Rigaud Benoit had become one of the three or four most highly prized Haitian artists well before his death.

Early Life

A native of Port-au-Prince, Benoit had been a shoemaker, musician, and taxi driver before making his living as a painter. He had also supplemented his income by painting pottery pieces he rarely signed or acknowledged.

Career

Benoit was an early member of the Haitian art movement known as Naive Art, so-called because of its members' limited formal training. The movement was first recognized and promoted by the Centre d'Art, founded in 1944 by the American Quaker and World War II conscientious objector Dewitt Peters.
According to a widely repeated story, Benoit was working as Peters's chauffeur in 1944 when he saw some of the first works displayed at the Centre d'Art. He immediately decided he could do as well as any of the featured artists. Late in life Benoit denied that tale, insisting that he had merely visited the Centre out of curiosity before submitting his first works to Peters. He is featured, giving that account, in Krik?
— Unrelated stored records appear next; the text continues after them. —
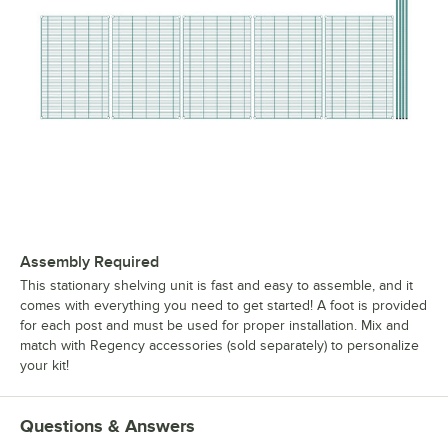
Assembly Required
This stationary shelving unit is fast and easy to assemble, and it
comes with everything you need to get started! A foot is provided
for each post and must be used for proper installation. Mix and
match with Regency accessories (sold separately) to personalize
your kit!
Questions & Answers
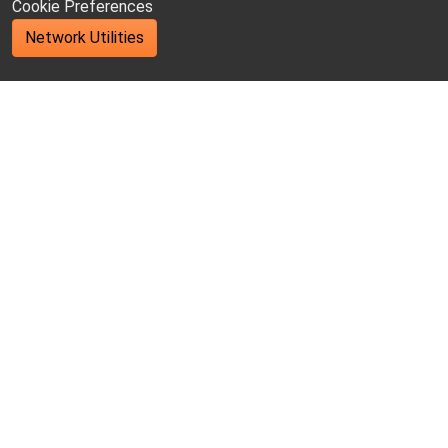
Cookie Preferences
Network Utilities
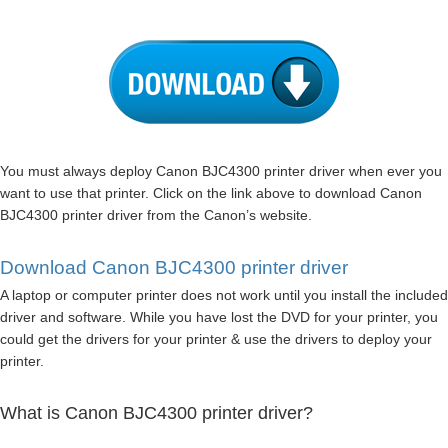
You must always deploy Canon BJC4300 printer driver when ever you
want to use that printer. Click on the link above to download Canon
BJC4300 printer driver from the Canon’s website.
Download Canon BJC4300 printer driver
A laptop or computer printer does not work until you install the included
driver and software. While you have lost the DVD for your printer, you
could get the drivers for your printer & use the drivers to deploy your
printer.
What is Canon BJC4300 printer driver?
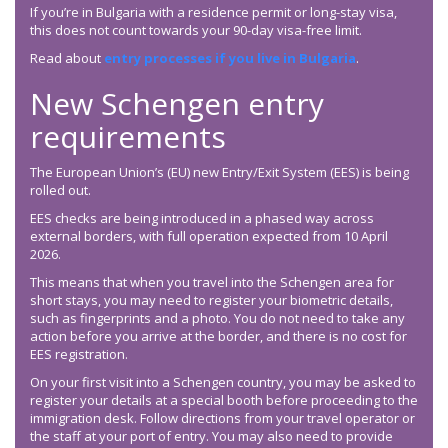
If you’re in Bulgaria with a residence permit or long-stay visa,
this does not count towards your 90-day visa-free limit.
Read about
entry processes if you live in Bulgaria
.
New Schengen entry
requirements
The European Union’s (EU) new Entry/Exit System (EES) is being
rolled out.
EES checks are being introduced in a phased way across
external borders, with full operation expected from 10 April
2026.
This means that when you travel into the Schengen area for
short stays, you may need to register your biometric details,
such as fingerprints and a photo. You do not need to take any
action before you arrive at the border, and there is no cost for
EES registration.
On your first visit into a Schengen country, you may be asked to
register your details at a special booth before proceeding to the
immigration desk. Follow directions from your travel operator or
the staff at your port of entry. You may also need to provide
Krak!, a VHS feature by Jac Avila and Vanyoska Gee.
However he got his start, his paintings rapidly became among the most highly sought of any Haitian artist. Then, in the early 1950s Benoit was one of a handful of artists asked to decorate the interior of the Cathedral of Sainte Trinité; his great mural, Nativity, stood above the high altar. The cathedral and its many masterpieces was all but totally destroyed in the January 2010 earthquake.
Some of Benoit's later work was surrealistic, though he continued to produce scenes of Haitian life — narrative scenes — until his death.
Benoit married the daughter of his friend, the legendary Hector Hyppolite, the first Haitian artist to win international recognition — and still the most acclaimed — in international art circles. They had four children. Three of them — Yves Lafontant and Jacques Dorce, both adopted, and Rigaud Benoit, fils — are also accomplished artists.
Benoit's work is characterized by precise draftsmanship, muted colors, and often — in his narrative paintings — a sense of humor. His surrealist paintings mostly depict voodoo scenes or deities lwas.
Benoit worked slowly — usually fewer than half-a-dozen pieces a year. Following a near-fatal automobile accident early in 1980, his production declined further. He had, by that time, attained a measure of financial security: he owned a comfortable cottage on the outskirts of the Haitian capital.